By the way, working with rotation using rotation matrices I have found Rodrigues' rotation formula in matrix form very useful, both for numerical and analytical calculations. This formula solves the opposite problem you mentioned, i.e. it gives the rotation (matrix) for a given Euler axis and angle.

 

[PeroK]

Perhaps there is not a well know procedure to come up with a deterministic spin matrix from spin around all 3 axis.

You could start here:

https://en.wikipedia.org/wiki/Rotation_matrix#In_three_dimensions

 

[Hardy]

Digging deeper into the problem, here is a follow-up on what I learned.

As expected, when I decreased the iteration interval, all 6 possible orders of iteration gravitated to a single path, although you could still see differences in the actual numbers if you looked out to enough digits.
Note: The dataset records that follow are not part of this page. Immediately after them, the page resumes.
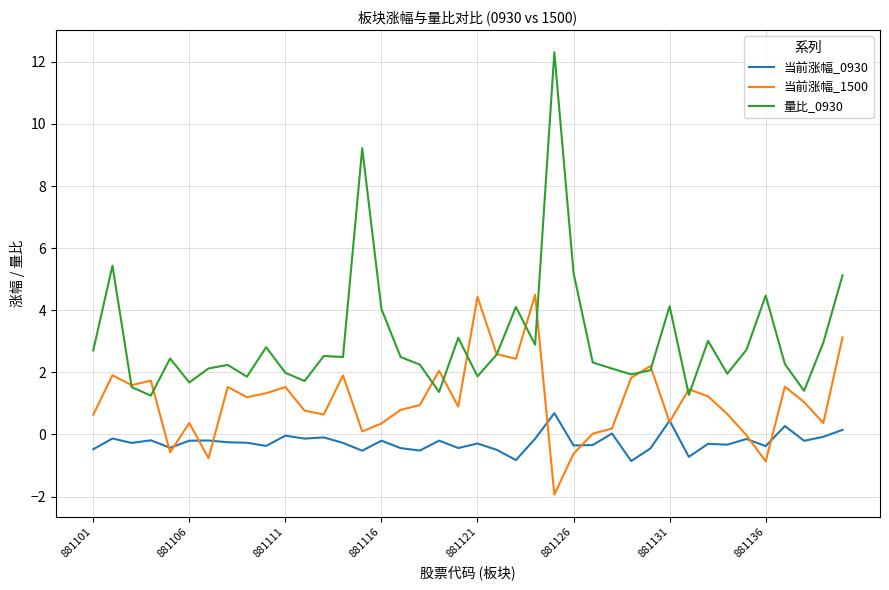

Which series has the widest spread of values?

量比_0930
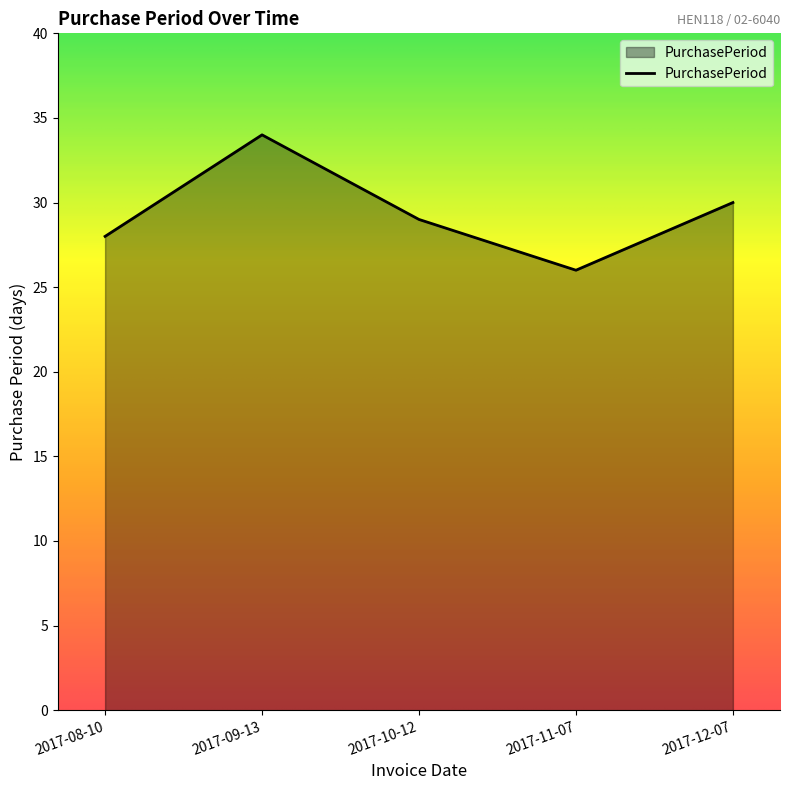

What value does the data have at 2017-12-07?

30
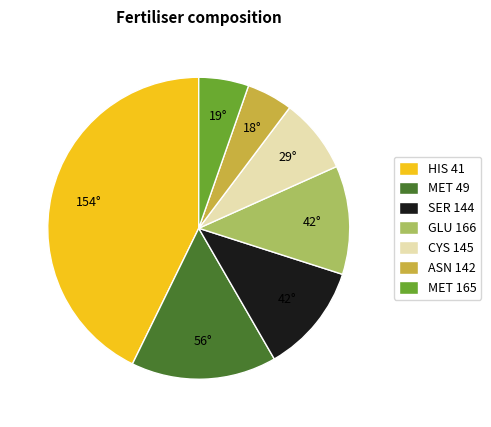

Is the sum of HIS 41 and ASN 142 greater than half?

No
Here is a rather extreme example to show the different paths. I put together this plot to evaluate the differences. This is a path the sphere would travel if left spinning on the floor, starting out at the red point. Each colored plot is the path taken for each possible iteration order, the black path the one each drifted to when reducing the iteration size.

I would call this an analytical solution. However, was able to find a theoretical way to derive the path. If I evaluated the velocity at each point on the sphere, the velocity for each point rotates about a single axis (as suggested). Further, this axis of rotation of the sphere would be at right angles to the plane containing the velocity vector.

So, finding the velocity vector at two points, then taking the cross-product of these two vectors, provided a means to get to the rotational axis. (Taking the cross product of two vectors produces a vector that is perpendicular to both of the vectors, regardless if the first two vectors are orthogonal or not).

To find the rotation rate about this rotational axis was just a matter of evaluating the speed of the points on the unit circle centered at the origin in the plane perpendicular to this net rotational axis. This produced the path that all the different orders of iteration gravitated towards (the plot above).

The key to this method was finding the velocity at any point on the unit sphere when the sphere was spinning at a constant rate about the x, y and z axis’s. After several trials of getting everything aligned with a right-handed coordinate system, the result was:

psi = rotation rate around x axis
theta = rotation rate around y axis
phi = rotation rate around z axis
xv = unit vector on x axis
yv = unit vector on y axis
zv = unit vector on z axis
xp = x component of point where evaluating velocity
yp = y component of point where evaluating velocity
zp = z component of point where evaluating velocity
Remember on unit sphere so SQUARE ROOT(xp² + yp² + zp² ) = 1

velocity due to rotation about the x axis: psi * ( yp*(zv) + zp*(-yv) )
velocity due to rotation about the y axis: theta * ( xp*(-zv) + zp*(xv) )
velocity due to rotation about the z axis: phi * ( yp*(-xv) + xp*(yv) )

(there is some derivation to get these equations I have omitted here).

The velocity at the point is a superposition of these three velocities and can be added in any order ( unlike multiplying matrices :) ), the net result being:

V = (zp*theta-yp*phi)xv + (xp*phi-zp*psi)yv + (yp*psi-xp*theta)zv

Nothing earth shattering I suppose, and probably many ways to get to the same result, but at least now I have one way. Thanks again, all your suggestions that put me on the right path!